Stored data entries:
⁂

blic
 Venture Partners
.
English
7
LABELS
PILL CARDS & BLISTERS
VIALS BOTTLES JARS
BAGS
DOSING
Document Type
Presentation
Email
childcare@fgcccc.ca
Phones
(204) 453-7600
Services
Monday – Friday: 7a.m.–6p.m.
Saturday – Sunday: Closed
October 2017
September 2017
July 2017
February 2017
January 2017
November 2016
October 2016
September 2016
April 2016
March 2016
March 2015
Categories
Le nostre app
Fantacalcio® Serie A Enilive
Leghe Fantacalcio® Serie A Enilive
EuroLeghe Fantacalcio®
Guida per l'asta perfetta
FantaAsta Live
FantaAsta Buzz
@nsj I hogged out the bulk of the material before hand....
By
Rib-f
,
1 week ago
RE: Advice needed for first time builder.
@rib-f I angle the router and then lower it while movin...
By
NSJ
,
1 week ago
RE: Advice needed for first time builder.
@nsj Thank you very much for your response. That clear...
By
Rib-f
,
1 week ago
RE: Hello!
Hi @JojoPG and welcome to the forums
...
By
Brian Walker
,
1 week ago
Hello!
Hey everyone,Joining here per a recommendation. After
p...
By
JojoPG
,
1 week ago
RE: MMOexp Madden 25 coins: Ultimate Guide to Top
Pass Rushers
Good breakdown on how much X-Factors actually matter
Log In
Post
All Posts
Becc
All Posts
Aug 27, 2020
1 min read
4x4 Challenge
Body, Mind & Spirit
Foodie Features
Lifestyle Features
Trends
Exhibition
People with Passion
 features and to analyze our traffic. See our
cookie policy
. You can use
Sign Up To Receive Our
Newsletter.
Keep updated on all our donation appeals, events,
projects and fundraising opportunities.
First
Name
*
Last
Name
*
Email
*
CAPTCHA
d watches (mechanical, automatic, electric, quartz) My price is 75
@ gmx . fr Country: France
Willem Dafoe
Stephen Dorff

⁂

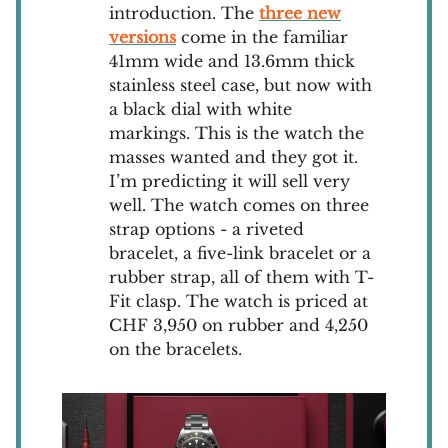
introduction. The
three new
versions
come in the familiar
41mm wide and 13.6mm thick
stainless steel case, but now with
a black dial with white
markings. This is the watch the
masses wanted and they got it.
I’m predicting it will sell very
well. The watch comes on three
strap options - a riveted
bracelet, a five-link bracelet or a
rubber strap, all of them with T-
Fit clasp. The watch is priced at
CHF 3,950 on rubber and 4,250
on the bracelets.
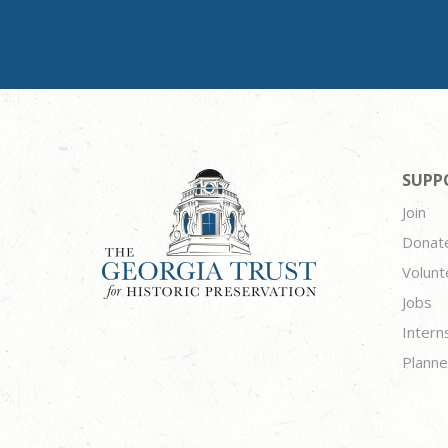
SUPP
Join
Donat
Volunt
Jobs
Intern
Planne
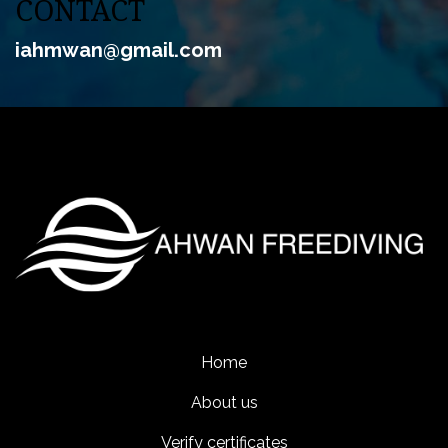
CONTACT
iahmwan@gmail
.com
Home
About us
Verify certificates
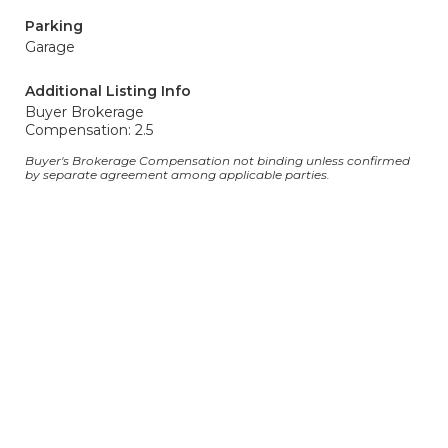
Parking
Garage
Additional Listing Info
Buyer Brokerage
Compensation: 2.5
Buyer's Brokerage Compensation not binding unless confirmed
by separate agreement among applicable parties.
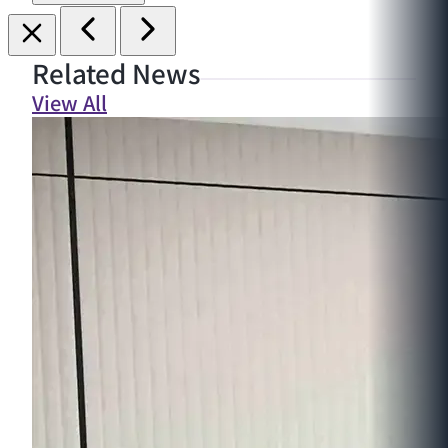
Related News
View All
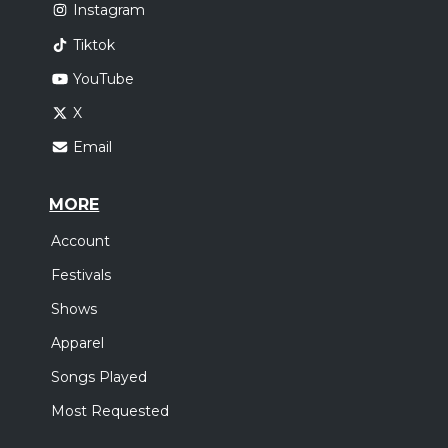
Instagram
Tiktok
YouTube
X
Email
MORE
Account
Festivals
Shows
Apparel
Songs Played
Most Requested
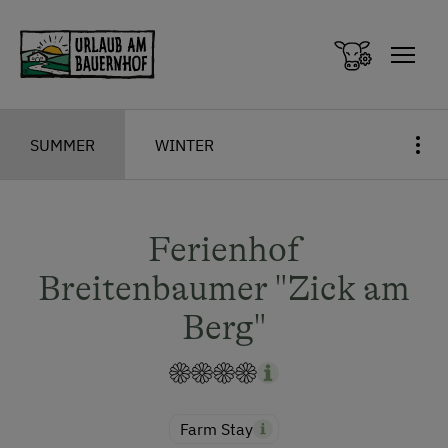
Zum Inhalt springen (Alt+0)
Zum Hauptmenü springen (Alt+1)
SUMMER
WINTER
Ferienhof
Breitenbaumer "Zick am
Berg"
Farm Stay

⁂

TASK TO CARRY OUT: Please render the lines of the records from the line with "introduction. The" to the line with "Fit clasp. The watch is priced at" as a Markdown table with the columns "Row" and "Line", numbering each row and leaving out blank lines.

ANSWER BOX:
| Row | Line |
|---|---|
| 1 | introduction. The |
| 2 | three new |
| 3 | versions |
| 4 | come in the familiar |
| 5 | 41mm wide and 13.6mm thick |
| 6 | stainless steel case, but now with |
| 7 | a black dial with white |
| 8 | markings. This is the watch the |
| 9 | masses wanted and they got it. |
| 10 | I’m predicting it will sell very |
| 11 | well. The watch comes on three |
| 12 | strap options - a riveted |
| 13 | bracelet, a five-link bracelet or a |
| 14 | rubber strap, all of them with T- |
| 15 | Fit clasp. The watch is priced at |